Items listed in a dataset
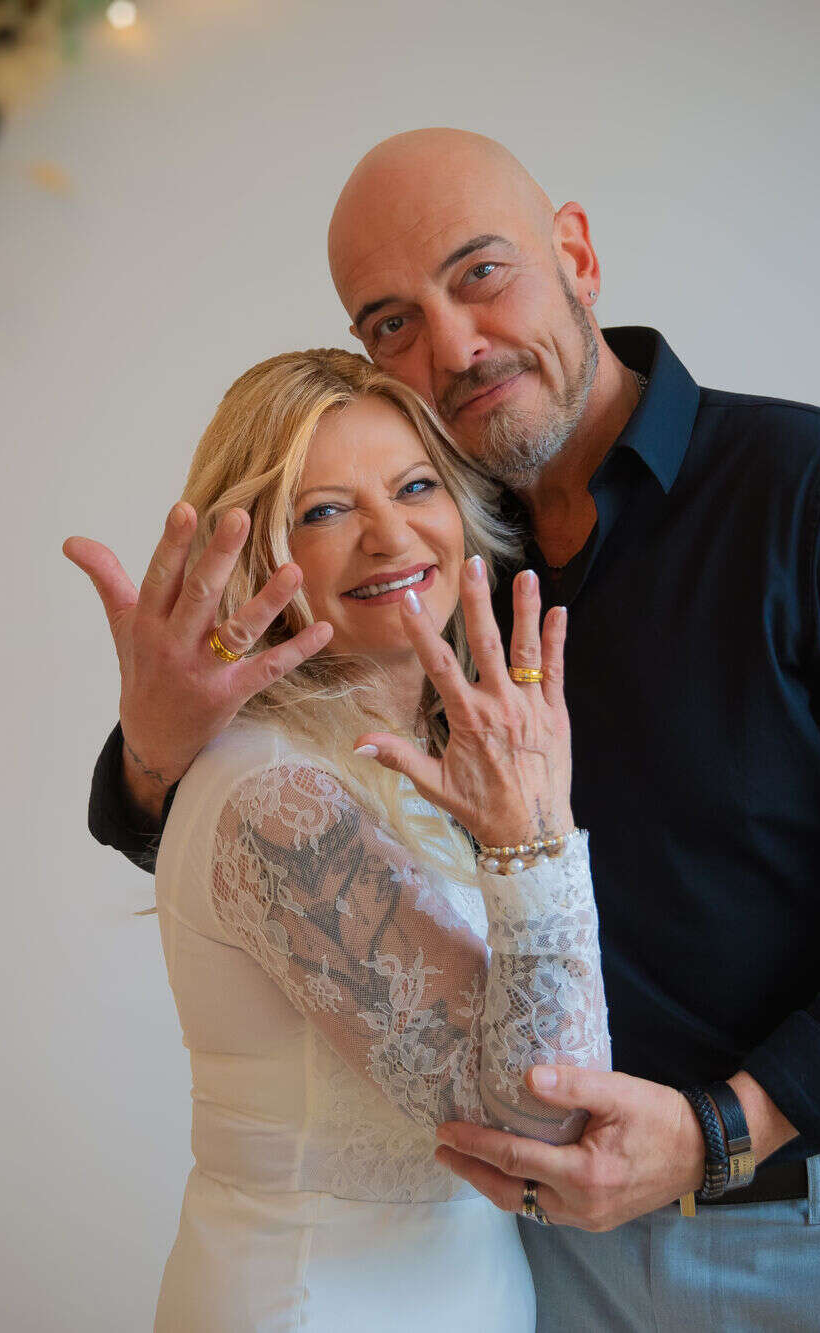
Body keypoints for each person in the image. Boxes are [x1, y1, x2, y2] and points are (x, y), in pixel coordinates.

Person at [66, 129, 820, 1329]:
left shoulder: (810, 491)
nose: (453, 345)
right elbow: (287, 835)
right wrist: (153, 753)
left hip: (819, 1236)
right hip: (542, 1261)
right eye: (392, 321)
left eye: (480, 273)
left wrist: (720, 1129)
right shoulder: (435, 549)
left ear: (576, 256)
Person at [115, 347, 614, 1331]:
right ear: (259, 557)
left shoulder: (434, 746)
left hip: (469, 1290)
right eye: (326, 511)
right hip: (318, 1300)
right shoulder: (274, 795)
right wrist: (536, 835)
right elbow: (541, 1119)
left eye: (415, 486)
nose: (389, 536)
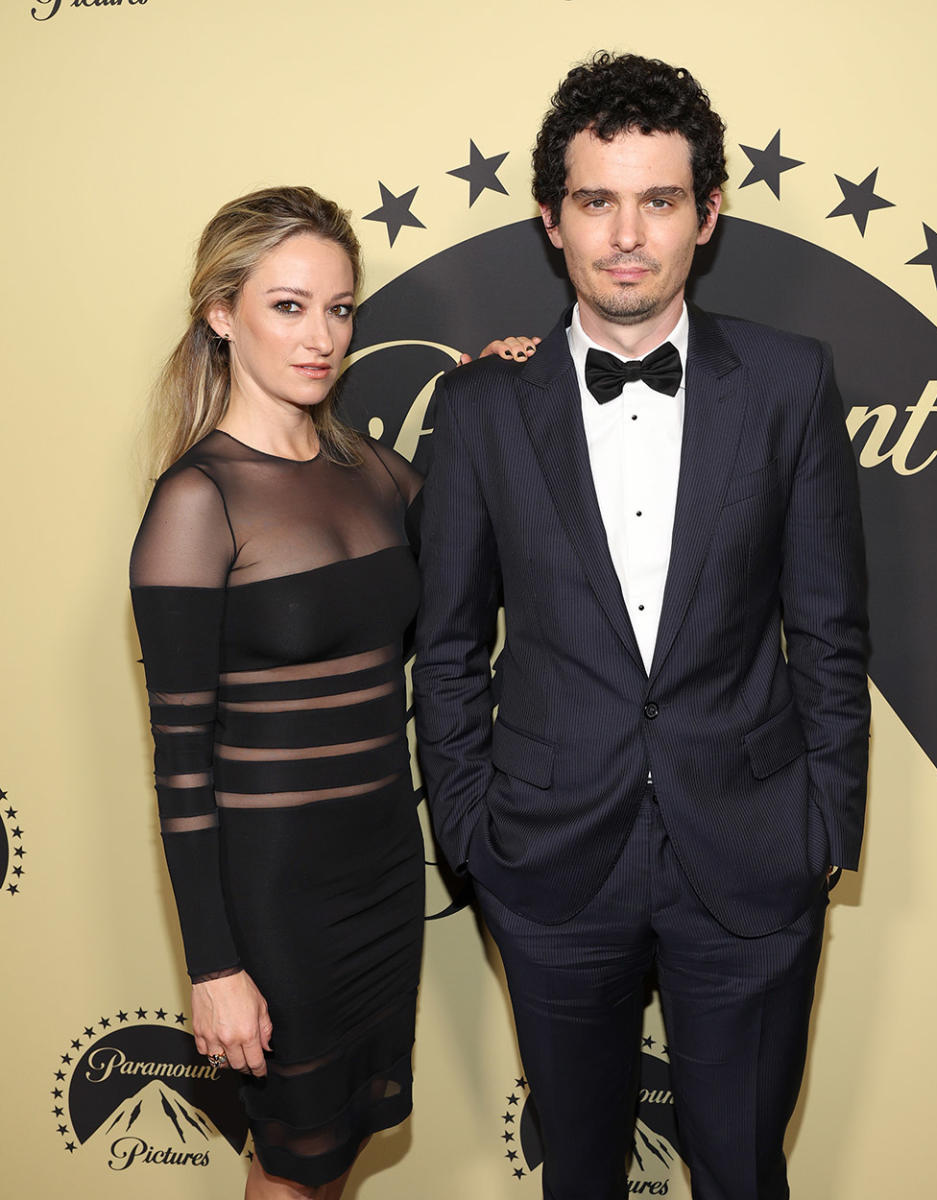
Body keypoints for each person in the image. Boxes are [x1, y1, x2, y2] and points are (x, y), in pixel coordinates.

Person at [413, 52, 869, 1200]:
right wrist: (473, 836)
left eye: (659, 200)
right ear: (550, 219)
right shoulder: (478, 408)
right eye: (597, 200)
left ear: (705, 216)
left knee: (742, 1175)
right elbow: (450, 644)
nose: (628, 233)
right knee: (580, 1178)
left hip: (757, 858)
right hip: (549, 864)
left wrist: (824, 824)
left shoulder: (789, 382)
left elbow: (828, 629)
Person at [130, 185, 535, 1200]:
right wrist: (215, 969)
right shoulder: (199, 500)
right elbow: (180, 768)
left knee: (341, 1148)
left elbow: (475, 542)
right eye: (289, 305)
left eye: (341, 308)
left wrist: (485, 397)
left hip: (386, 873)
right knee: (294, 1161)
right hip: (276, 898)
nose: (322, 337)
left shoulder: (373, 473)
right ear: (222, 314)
* * *
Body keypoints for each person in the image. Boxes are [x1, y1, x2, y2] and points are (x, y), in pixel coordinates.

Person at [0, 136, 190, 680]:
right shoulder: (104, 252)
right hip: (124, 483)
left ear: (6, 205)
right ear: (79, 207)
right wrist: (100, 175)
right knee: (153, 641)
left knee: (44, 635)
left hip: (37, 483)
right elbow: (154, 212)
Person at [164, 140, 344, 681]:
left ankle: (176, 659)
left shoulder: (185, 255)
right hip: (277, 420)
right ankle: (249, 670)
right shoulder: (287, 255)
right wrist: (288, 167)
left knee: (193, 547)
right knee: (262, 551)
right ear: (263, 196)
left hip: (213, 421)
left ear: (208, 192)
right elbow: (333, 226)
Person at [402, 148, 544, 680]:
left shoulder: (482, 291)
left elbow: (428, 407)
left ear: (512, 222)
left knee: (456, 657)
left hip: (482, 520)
--
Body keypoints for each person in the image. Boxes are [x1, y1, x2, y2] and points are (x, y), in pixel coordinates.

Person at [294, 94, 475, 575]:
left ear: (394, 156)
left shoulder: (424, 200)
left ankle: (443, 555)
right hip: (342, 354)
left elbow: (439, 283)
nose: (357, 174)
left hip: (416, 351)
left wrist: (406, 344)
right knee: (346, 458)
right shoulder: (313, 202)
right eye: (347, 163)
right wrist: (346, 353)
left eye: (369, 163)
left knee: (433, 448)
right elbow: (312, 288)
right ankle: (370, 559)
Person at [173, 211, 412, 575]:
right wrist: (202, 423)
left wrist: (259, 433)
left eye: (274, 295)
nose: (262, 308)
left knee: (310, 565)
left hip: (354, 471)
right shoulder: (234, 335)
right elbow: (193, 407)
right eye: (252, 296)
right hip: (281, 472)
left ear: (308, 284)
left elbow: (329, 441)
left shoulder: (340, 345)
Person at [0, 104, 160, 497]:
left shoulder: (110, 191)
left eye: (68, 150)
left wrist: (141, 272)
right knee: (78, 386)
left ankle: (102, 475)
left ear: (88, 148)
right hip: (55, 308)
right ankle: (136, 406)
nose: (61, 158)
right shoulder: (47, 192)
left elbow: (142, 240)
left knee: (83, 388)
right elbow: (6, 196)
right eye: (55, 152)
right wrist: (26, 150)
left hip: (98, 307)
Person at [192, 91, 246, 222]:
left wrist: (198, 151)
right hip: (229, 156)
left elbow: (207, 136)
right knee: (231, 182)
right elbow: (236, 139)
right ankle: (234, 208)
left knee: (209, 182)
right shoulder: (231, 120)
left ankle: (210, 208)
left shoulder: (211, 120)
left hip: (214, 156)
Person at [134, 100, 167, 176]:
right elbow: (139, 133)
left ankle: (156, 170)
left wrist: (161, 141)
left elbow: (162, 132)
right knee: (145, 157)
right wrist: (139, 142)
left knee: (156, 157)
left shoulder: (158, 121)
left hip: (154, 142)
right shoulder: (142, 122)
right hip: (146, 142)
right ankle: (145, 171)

- _TO DO_
Give only the number of lines in the data that hold the word "ankle".

- _WRITTEN RESPONSE_
10